==== Texto para análise ====

A seguradora pratica negativa abusiva de cobertura ao recusar o pagamento sem apresentar uma justificativa técnica clara. Em um caso recente, essa conduta resultou na condenação ao pagamento de indenização no valor de R$ 14 mil a um consumidor lesado, estabelecendo um precedente relevante para quem busca a proteção de seus direitos na Justiça.
Quando a negativa da seguradora é considerada abusiva?
A recusa passa a ser ilegal quando a empresa utiliza cláusulas restritivas que não foram devidamente informadas ou destacadas no contrato. O Código de Defesa do Consumidor proíbe a rejeição automática baseada em termos vagos ou de difícil compreensão para o cliente.
Também é considerada prática abusiva negar o pagamento do sinistro sem fornecer uma comprovação técnica da exclusão. A empresa tem o dever legal de provar, com dados concretos, por que o dano não está coberto pela apólice vigente.
O que devo fazer assim que a empresa recusa o pagamento?

==== Conjunto de dados ====

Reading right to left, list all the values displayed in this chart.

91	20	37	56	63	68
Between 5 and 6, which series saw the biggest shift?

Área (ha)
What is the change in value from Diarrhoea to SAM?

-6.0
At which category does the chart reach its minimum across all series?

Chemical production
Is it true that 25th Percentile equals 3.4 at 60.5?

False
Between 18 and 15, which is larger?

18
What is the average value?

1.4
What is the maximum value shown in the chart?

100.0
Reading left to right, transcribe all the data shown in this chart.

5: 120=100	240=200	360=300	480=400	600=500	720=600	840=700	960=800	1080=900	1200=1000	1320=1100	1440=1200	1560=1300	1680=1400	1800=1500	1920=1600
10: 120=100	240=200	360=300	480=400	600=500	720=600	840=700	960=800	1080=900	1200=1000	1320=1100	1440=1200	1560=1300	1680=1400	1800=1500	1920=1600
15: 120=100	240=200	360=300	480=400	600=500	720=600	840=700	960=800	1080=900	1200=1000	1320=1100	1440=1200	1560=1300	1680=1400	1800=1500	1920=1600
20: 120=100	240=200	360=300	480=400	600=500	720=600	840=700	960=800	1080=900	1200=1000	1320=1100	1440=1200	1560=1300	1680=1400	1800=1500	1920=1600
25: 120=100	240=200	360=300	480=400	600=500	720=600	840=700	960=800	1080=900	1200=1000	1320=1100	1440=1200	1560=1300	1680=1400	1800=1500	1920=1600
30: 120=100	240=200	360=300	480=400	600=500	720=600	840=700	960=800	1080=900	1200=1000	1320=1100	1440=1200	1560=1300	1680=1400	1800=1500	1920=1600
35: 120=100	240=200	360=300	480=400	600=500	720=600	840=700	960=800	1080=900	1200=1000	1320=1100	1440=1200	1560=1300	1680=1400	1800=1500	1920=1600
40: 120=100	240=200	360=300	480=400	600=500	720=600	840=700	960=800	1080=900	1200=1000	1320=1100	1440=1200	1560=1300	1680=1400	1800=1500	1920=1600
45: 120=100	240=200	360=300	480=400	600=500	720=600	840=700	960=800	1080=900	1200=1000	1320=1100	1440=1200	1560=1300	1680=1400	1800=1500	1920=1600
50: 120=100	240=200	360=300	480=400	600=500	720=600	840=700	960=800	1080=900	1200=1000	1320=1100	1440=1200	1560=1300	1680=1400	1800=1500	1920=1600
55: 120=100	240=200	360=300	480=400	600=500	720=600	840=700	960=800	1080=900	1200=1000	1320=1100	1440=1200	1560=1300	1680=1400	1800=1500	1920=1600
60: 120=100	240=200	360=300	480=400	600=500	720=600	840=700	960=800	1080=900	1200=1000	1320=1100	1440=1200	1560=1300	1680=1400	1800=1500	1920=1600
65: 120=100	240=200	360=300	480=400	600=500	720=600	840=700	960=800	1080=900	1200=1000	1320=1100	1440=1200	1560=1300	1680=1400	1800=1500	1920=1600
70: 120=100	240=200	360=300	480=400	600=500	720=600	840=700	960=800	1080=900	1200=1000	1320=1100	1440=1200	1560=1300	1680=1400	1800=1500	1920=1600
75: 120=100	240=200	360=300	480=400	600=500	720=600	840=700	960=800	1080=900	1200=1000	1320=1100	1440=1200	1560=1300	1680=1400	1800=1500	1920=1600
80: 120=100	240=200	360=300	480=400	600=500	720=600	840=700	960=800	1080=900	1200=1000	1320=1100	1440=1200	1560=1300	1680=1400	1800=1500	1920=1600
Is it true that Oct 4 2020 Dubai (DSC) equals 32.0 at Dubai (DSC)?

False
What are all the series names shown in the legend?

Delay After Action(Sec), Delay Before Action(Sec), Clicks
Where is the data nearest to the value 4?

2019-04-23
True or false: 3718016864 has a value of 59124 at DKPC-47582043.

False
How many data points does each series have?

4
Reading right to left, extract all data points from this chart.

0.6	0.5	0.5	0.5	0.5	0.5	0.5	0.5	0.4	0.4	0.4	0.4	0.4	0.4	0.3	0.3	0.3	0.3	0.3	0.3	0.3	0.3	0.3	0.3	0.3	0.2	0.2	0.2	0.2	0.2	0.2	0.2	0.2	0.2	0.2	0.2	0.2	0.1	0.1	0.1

====

## Sobre a tarefa
Dê prosseguimento ao texto sobre a negativa abusiva de cobertura por seguradoras, começando logo após a última frase apresentada.

## Resposta escrita
Nunca aceite apenas uma negativa informada por telefone ou através de um e-mail padronizado e curto. Você deve exigir um documento formal detalhando a cláusula contratual específica e o motivo técnico que fundamentam a recusa do serviço.
Essa formalização serve como prova essencial caso seja necessário escalar a reclamação para órgãos reguladores. Sem esse documento, a seguradora pode alegar posteriormente que o processo ainda estava em análise interna.
Como contestar a decisão administrativamente na ouvidoria?
Caso a empresa mantenha o silêncio ou forneça uma resposta insatisfatória, o caminho inicial é acionar a ouvidoria da própria instituição. Se não houver solução, registre uma denúncia na SUSEP ou no portal consumidor.gov para criar um histórico oficial do problema.
Quais documentos preciso para processar a seguradora?
Quando a via administrativa falha, o judiciário costuma corrigir a injustiça e pode aplicar indenizações por danos morais e materiais. Reúna estes documentos essenciais antes de buscar um advogado especializado ou a Defensoria Pública:
- Cópia completa da apólice e das condições gerais do seguro contratado.
- Protocolos de atendimento, gravações e e-mails trocados com a empresa.
- Orçamentos ou laudos independentes que contradigam a versão da seguradora.
Qual a chance de ganhar indenização na justiça?
Decisões recentes, como a que resultou na indenização de R$ 14 mil, reforçam que o ônus da prova pertence inteiramente à empresa contratada. Juízes entendem que deixar o cliente desamparado sem motivo justo gera abalo psicológico e dever de reparação financeira.
Como garantir o recebimento da indenização do seguro?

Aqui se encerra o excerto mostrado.